YOUR INSTRUCTIONS:
The listing below holds a line with "ring tip: (709, 522)" and a later line with "pinky tip: (750, 526)". Write out those two lines and every line between them, exactly, and nothing else.
START RECORD EXTRACTS
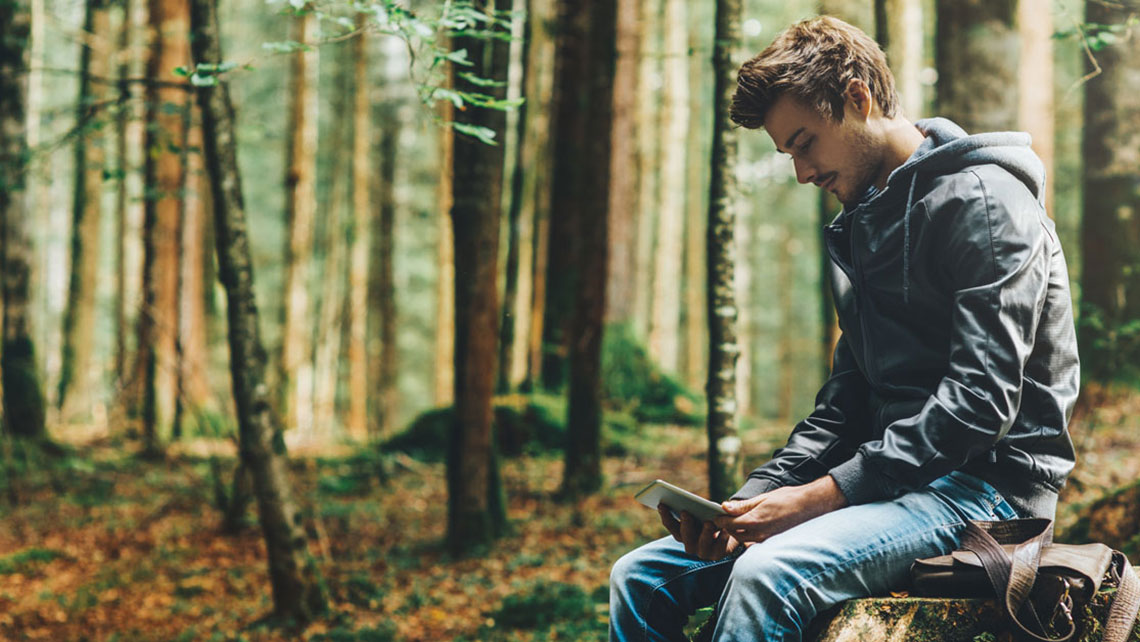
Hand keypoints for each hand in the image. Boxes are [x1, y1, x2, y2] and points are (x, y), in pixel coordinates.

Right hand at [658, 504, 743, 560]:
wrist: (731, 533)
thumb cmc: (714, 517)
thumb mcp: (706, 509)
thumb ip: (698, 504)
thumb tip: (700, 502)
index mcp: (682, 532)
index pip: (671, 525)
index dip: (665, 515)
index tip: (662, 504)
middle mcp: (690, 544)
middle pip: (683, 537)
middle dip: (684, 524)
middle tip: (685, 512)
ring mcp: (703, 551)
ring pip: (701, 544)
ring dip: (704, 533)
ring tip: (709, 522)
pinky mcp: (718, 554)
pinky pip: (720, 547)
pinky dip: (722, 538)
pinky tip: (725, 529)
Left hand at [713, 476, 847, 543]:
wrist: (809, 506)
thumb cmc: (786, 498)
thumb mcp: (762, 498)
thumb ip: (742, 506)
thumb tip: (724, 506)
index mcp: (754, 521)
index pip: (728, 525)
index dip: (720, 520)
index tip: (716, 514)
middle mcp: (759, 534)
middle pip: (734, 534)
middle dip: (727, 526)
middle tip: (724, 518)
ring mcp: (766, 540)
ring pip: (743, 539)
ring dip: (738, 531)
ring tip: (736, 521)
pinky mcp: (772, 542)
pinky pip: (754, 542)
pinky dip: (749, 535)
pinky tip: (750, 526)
END RECORD EXTRACTS
START RECORD EXTRACTS
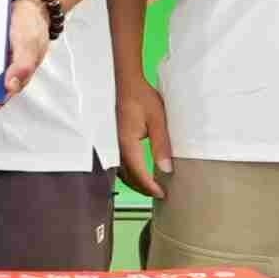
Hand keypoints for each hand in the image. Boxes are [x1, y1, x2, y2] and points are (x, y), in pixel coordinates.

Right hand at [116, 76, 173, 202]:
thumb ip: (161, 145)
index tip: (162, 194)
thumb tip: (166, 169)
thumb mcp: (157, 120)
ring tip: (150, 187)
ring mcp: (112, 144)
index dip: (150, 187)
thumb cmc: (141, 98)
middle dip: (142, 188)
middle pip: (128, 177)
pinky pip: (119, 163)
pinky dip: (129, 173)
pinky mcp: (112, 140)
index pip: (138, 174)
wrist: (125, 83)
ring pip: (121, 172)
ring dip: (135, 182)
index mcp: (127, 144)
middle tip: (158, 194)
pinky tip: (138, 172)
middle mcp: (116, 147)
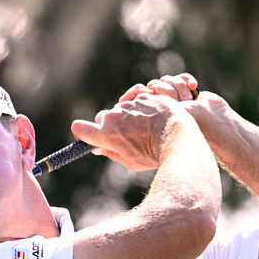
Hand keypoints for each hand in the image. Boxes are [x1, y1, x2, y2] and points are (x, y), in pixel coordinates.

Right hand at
END RECORD EXTRACTS
START RECORD EXTRACTS
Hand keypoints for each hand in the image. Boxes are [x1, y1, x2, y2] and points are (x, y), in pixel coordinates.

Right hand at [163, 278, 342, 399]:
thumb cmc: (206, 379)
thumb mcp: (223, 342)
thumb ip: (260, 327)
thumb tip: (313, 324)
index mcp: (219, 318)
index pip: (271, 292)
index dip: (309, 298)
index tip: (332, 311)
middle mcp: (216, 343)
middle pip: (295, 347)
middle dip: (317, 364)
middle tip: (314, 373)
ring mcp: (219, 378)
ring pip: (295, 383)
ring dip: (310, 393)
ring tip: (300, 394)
END RECORD EXTRACTS
RESPONSE:
ring tip: (709, 522)
pinky mcp: (718, 554)
pinky pip: (720, 547)
pinky dip: (722, 538)
pinky tip: (725, 529)
Left hand at [713, 476, 847, 543]:
wrist: (809, 506)
thumb cmc: (786, 498)
thumb mcp: (762, 498)
thumb ip: (742, 506)
thumb tip: (724, 506)
index mcp: (754, 521)
index pip: (728, 525)
index dip: (720, 520)
index tip: (716, 514)
middle mcp: (759, 534)
middle pip: (734, 534)
middle dip: (727, 526)
middle tip: (724, 518)
ring mcp: (766, 540)
ring pip: (743, 539)
ring dip: (738, 531)
ring tip: (736, 521)
pinky mcp: (772, 542)
pinky pip: (754, 542)
pinky dip: (749, 535)
pinky tip: (750, 526)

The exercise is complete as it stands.